What makes The Quiet American such a memorable novel isn’t its depiction of this particular time—which brings the exasperation of reading both tragic and avoidable scenes. It is the depiction of a specific character, the person who is primed for good yet blind to the bad they’re sure to cause. Any decent group of, well, twenty people will contain at least one Pyle. And we can’t really blame that person for their idealism, or for their search toward romantic solutions. Perhaps that temperament is a necessary component to an unjust world and a necessary response against apathy. We must admire it, then we must blame ourselves for how we will always, again and again and again, indulge it.
Greene does brush away any facile talk of ‘dominos’ in his novel, with the character of Fowler completely unwilling to entertain any intellectual theory—in his journalistic mind a “real background” about Vietnam results from walking real streets and seeing real lives, rather than from the simple application of a theory created by distant bureaucrats. Eventually, Fowler realizes that all the highfalutin theories about statecraft in Pyle’s head leave the young idealist “with the caution of a hero in a boy’s adventure-story, proud of his caution like a Scout’s badge and quite unaware of the absurdity and the improbability of his adventure.”
But perhaps the novel’s quick dismissal of domino theory was a slight misstep by Greene—a slight failure of creation in 1955. Fowler tosses out the theory without sensing how Pyle’s reckless choices might themselves, in fact, nudge those domino blocks, with each decision a little worse, with each blunder a little larger.
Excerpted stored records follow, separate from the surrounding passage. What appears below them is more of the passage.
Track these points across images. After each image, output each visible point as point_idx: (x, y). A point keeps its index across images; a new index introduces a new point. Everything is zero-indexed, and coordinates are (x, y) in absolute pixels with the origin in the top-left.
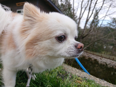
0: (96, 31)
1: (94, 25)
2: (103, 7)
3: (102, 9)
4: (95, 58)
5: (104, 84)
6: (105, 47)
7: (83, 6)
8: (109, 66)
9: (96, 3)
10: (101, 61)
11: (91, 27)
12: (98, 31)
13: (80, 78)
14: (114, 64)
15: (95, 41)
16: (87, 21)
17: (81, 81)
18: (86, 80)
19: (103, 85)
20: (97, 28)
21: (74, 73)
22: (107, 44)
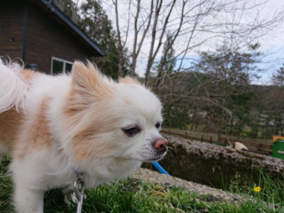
0: (172, 83)
1: (167, 69)
2: (181, 29)
3: (179, 33)
4: (179, 142)
5: (203, 191)
6: (191, 115)
7: (138, 27)
8: (206, 155)
9: (167, 22)
10: (190, 146)
11: (160, 75)
12: (174, 83)
13: (158, 186)
14: (214, 151)
15: (170, 104)
16: (151, 60)
17: (162, 191)
18: (170, 188)
19: (201, 194)
20: (173, 75)
21: (146, 178)
22: (195, 107)
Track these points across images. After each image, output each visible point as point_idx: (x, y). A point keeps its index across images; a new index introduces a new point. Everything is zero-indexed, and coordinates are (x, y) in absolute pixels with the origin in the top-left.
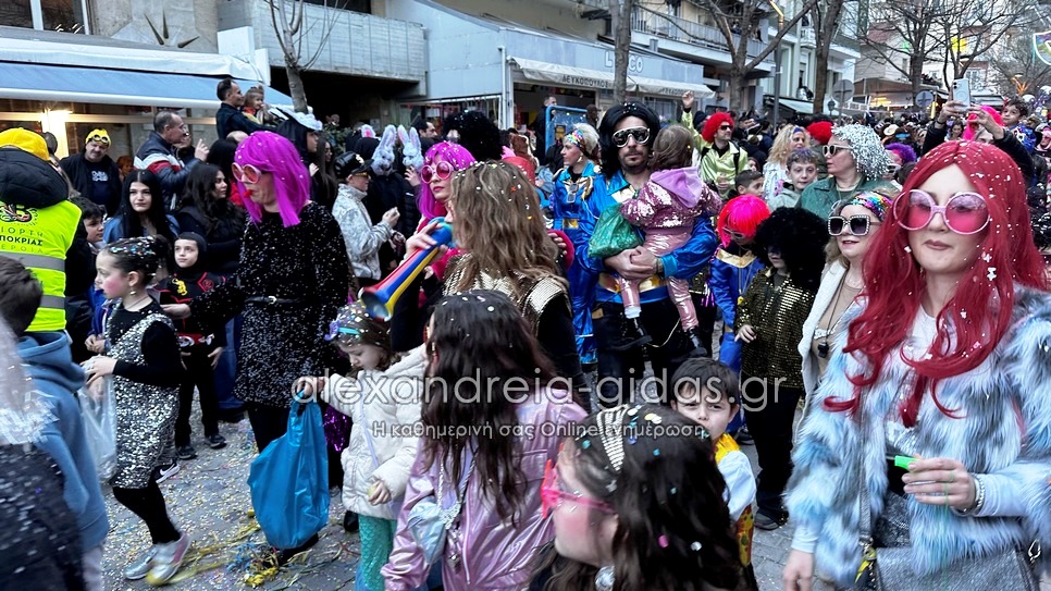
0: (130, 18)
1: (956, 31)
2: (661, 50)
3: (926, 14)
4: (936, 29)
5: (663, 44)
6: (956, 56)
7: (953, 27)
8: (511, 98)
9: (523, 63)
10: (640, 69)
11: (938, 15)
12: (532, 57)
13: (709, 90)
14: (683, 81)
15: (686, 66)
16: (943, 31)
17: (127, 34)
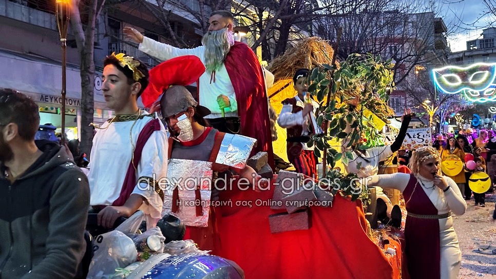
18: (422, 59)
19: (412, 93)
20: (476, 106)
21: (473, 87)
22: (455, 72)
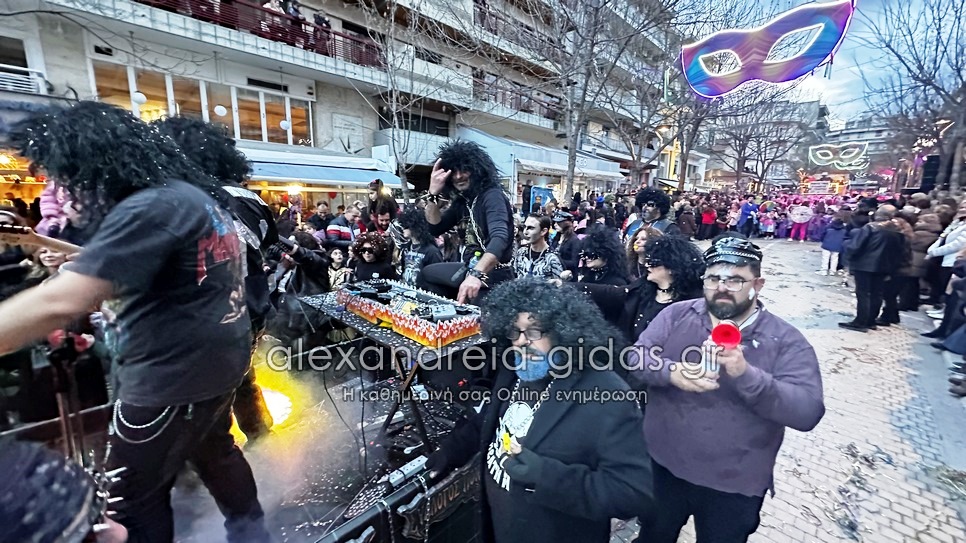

It is certainly a forgivable misstep, as the true implications were so horrendous. The entire novel points to the extrapolations of character, to how decisions have reverberations, with Pyle following a feckless and arrogant path, his purported desire to help triggering nothing but harm. Yet it was certainly difficult to conceive that the danger from characters like Pyle was greater than anyone could have imagined, and that maybe the domino theory was quite sound and actually almost precisely true in reverse—with credulous and foolish choices in 1955 a factor in arranging all of those dominos to fall in the other direction.